Jazz in July Pays Tribute to Clifford Brown with Plenty of Brass

Warren Vaché, Jeremy Pelt, JoeMagnarelli

By Marilyn Lester****The wall of sound that brass can create in simultaneous play is an experience high on the scale of titanically thrilling. This adrenaline rush is exactly what trumpet masters Jeremy Pelt, Warren Vaché and Joe Magnarelli created in “The Blues Walk,” the opening number of the Jazz in July program, The Melodic Genius of Clifford Brown. It was a buzz that set the tone for the evening, as Bill Charlap, pianist and Jazz in July artistic director, along with his trio members—Peter Washington on bass and Kenny Washington on drums—delivered a full-bodied couple of hours of prime jazz music. Like a  cherry on a sundae, but with a lot more substance, singer Veronica Swift added to the prodigious delights of the evening.

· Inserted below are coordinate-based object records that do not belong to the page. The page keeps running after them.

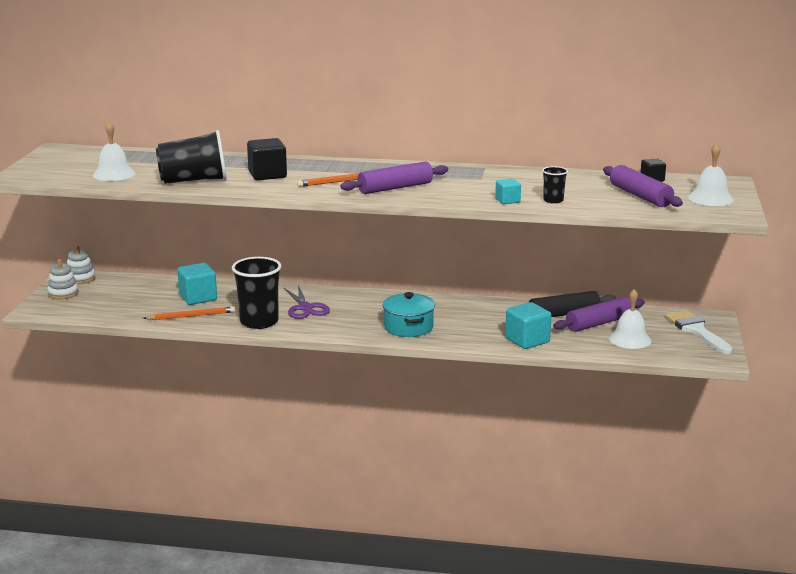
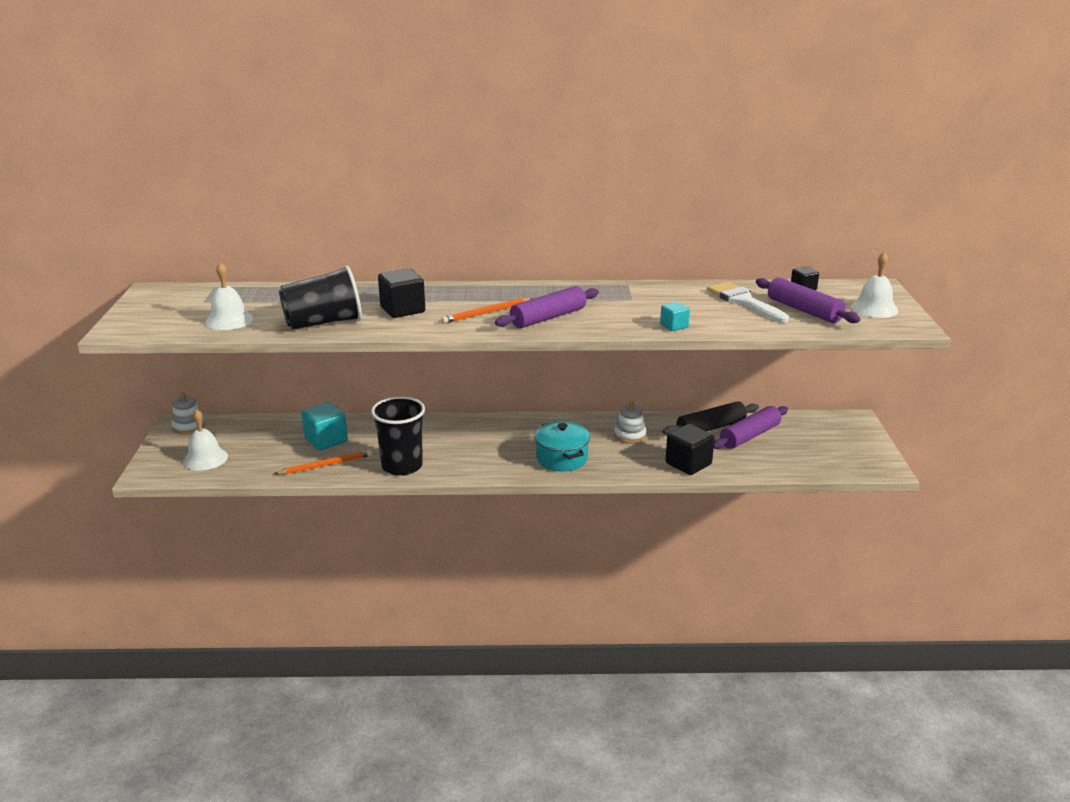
camera: 10 degrees left, 5 degrees up
(63, 293) = (174, 448): white stacking toy -> white stacking toy (630, 435)
(305, 308) = (446, 443): purple scissors -> none
(527, 340) = (688, 464): turquoise cube -> black cube
(553, 200) = (720, 322): black cup -> none
(630, 339) = (788, 453): white bell -> white bell (205, 458)
(696, 330) = (847, 436): white brush -> white brush (744, 301)

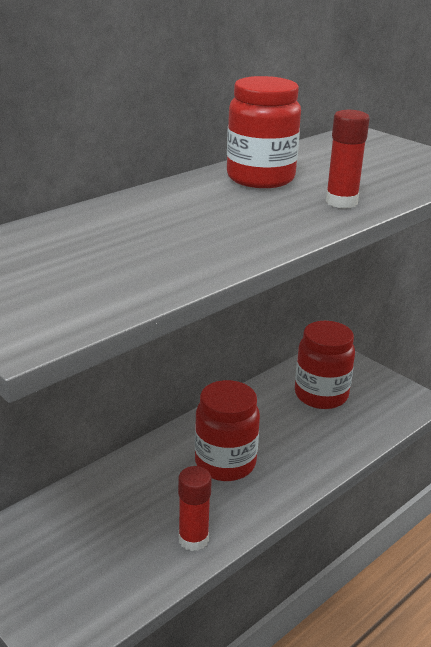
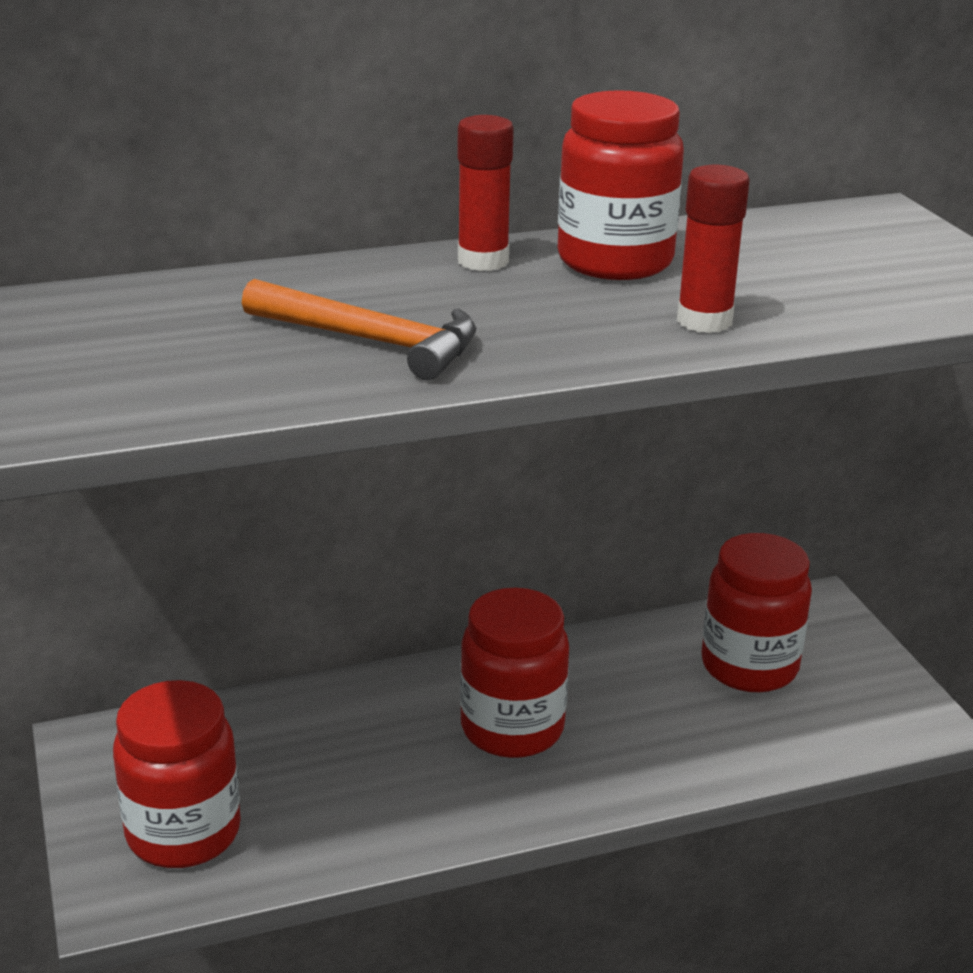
camera: 25 degrees right, 0 degrees up
(76, 586) = (183, 833): none -> red jar
(178, 244) = (371, 341): none -> orange hammer
(193, 539) = (387, 823): red glue stick -> red glue stick (483, 261)

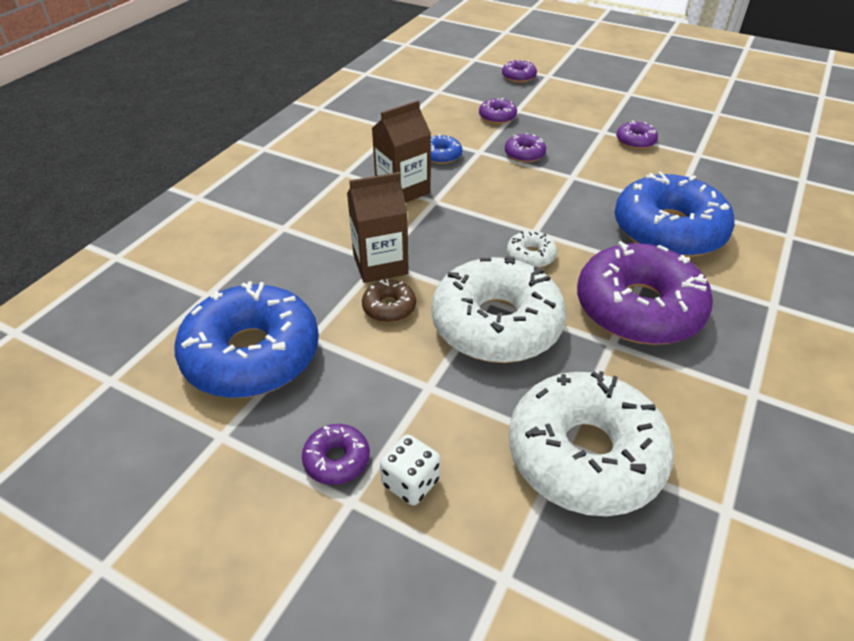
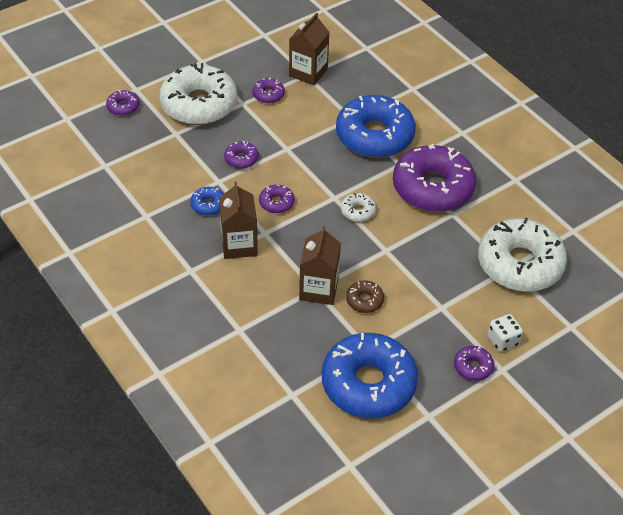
camera: 65 degrees left, 5 degrees up
(496, 324) = (409, 256): white donut -> white donut (199, 104)
(497, 117) = (177, 149): purple donut -> purple donut (276, 203)
(703, 154) = (308, 72): none -> brown carton

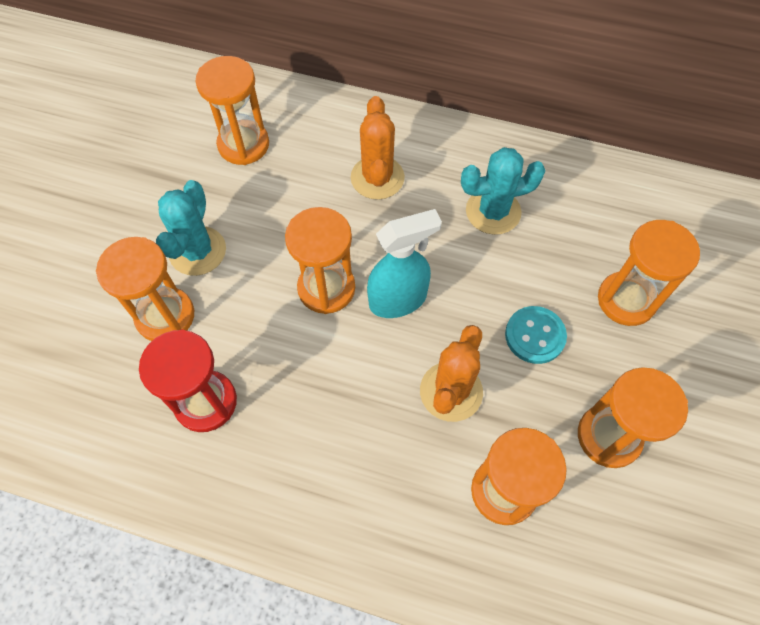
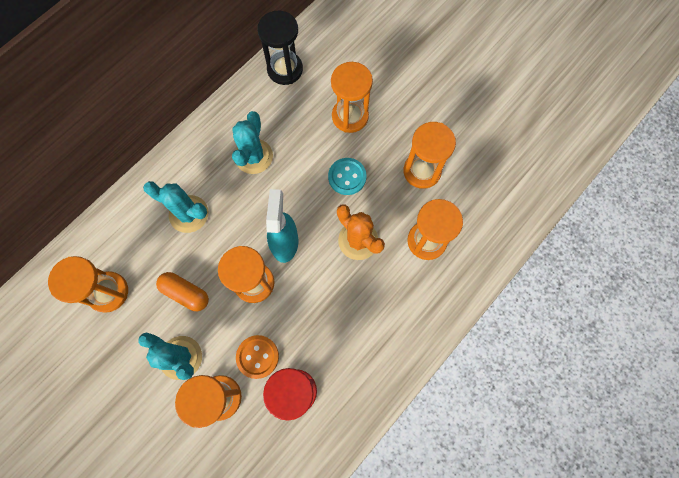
camera: 65 degrees left, 10 degrees up
(233, 335) = (257, 357): none -> orange button
(278, 220) = (185, 293): none -> orange capsule
(377, 178) = (189, 214): orange cactus -> turquoise cactus
(636, 192) = (285, 69): none -> black hourglass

Clifford Brown was a jazz composer and trumpeter born into a highly musical family. His professional output was steeped in the bebop tradition; yet, owing to his early musical education, Brown was also blessed with a mastery of the melodic. The sound of his instrument was, as were his compositions, full of mellifluous invention and lyricism. His warm tone on the trumpet beautifully supported the vocals of the many A-list singers of the day. Tragically, Brown was killed in a car crash at the age of 25 in 1956. Fortunately, his body of music was already bountiful. Two of Brown’s most melodic compositions, “Joy Spring” and “Sandu,” plus the bop-based “Swingin'”and Daahoud,” not only spotlighted the individual trumpet expertise of Pelt, Vaché and Magnarelli, but the terrific chemistry and camaraderie among the three masters. It was a perfect storm of talent that translated into making sweet music with the Bill Charlap Trio.

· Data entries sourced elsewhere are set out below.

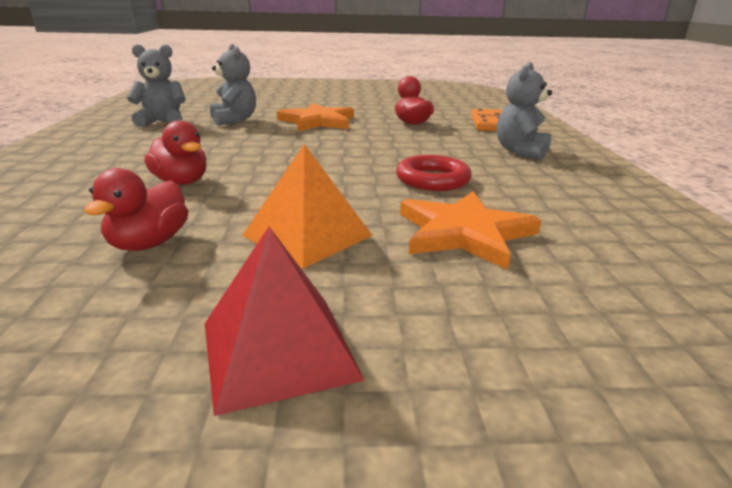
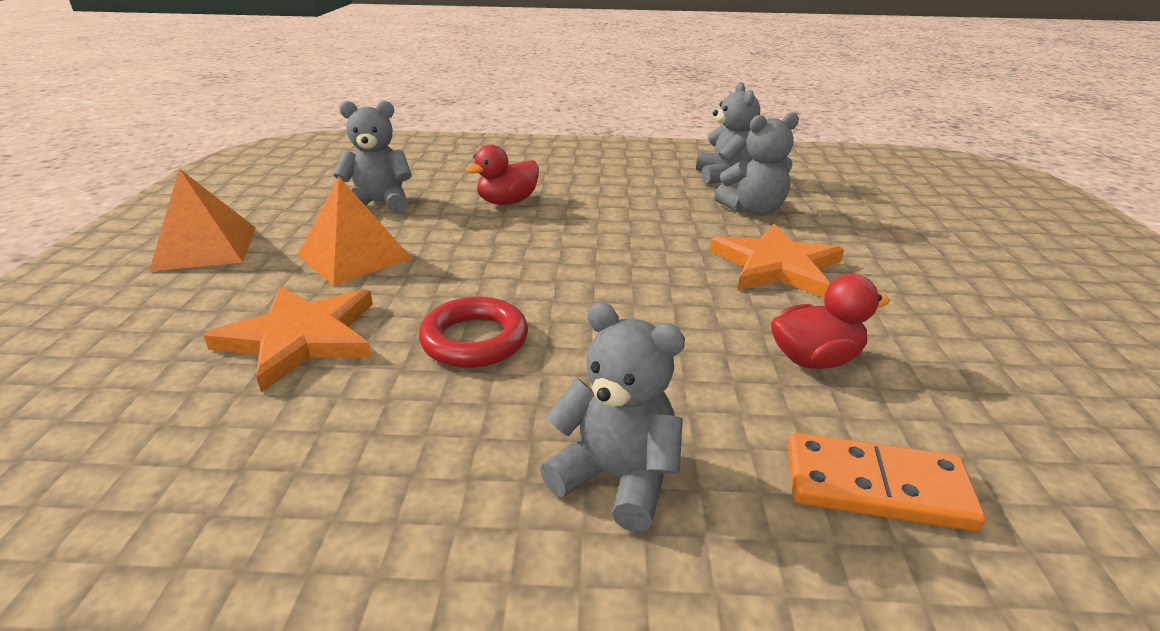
camera: 95 degrees right, 5 degrees up
(149, 243) = (379, 203): red duck -> grey teddy bear
(278, 349) = (206, 248): red pyramid -> orange pyramid

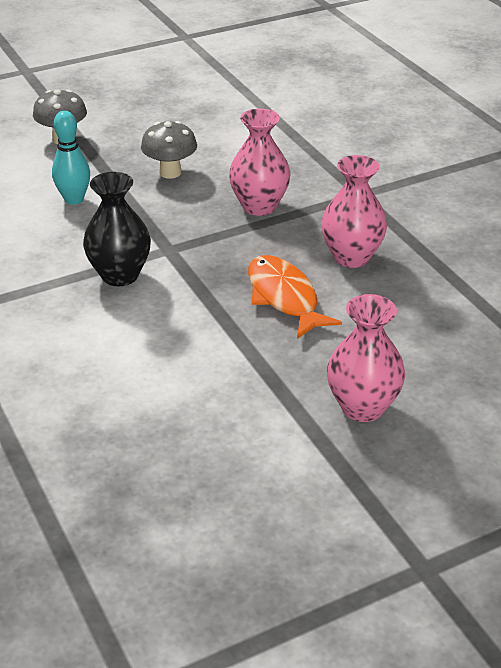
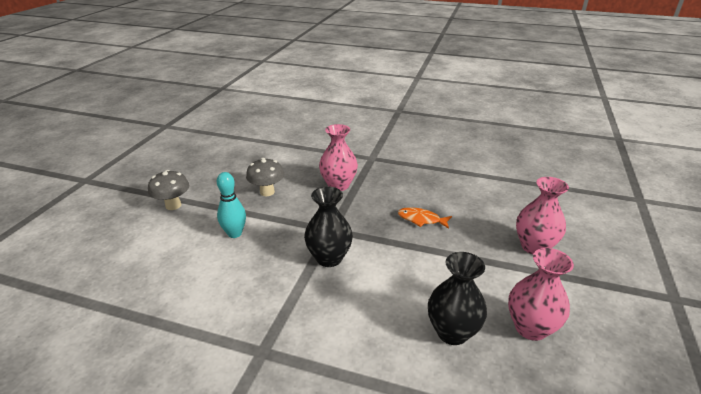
camera: 45 degrees left, 5 degrees down
(115, 411) = (452, 332): none -> black vase
(284, 297) = (421, 219): orange fish -> orange fish, size x0.65
(351, 257) = (415, 186): pink vase -> pink vase (530, 328)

Jazz singer Veronica Swift, who’s been performing since the age of nine (she just turned  25), has an impressive versatility as well as a rich vocal tone and mastery of phrasing, technique and interpretation. She was in band singer mode for this outing, reflecting the associations Brown had with Helen Merrill, Sarah Vaughn and Dinah Washington primarily. Swift performed a swinging “Lullaby of Birdland,” inserting some accenting scat, and an uptempo “You’d Be So Nice to Come Home to” with the lilting trumpet of Vaché. On the finale, a Latin-tempoed rendition of the classic, “I’ve Got You Under My Skin,” the confident Swift was in the groove, her vocals shining and showing the power to be as much a presence and instrument in itself as the brass.

Instrumentally, “Sweet Clifford,” based on the chord progression of “Sweet Georgia Brown,” was composed as a bon bon for Brown’s friend and musical partner, drummer Max Roach, who liked to play fast. Playing the tune gave the already animated Charlap a full-body workout on the keys, plus an intense five-finger workout for Magnarelli on the trumpet and a grand space for Kenny Washington to display his immense drumming talent in the Roach tradition. “Gerkin for Perkin” presented the other member of Charlap’s trio, bassist Peter Washington, a solo to exercise his wide-ranging creativity. Two jazz standards were handled by Vaché (of whom Charlap said, “When Warren plays a ballad he sings it through his horn”) and Pelt. Vaché proved Charlap’s words true with “Smoke Get in Your Eyes,” while in Pelt’s achingly evocative “What’s New” the feeling of the lyric poured from his trumpet with intense warmth of tone and feeling. His rendition was a stellar example of both musical phrasing and how a single instrument can tell a story as effectively as a vocalist can. Magnarelli’s opportunity to solo on a standard came with “Laura,” a fine choice for his style of play—an almost staccato attack that highlights and dexterously enunciates each note.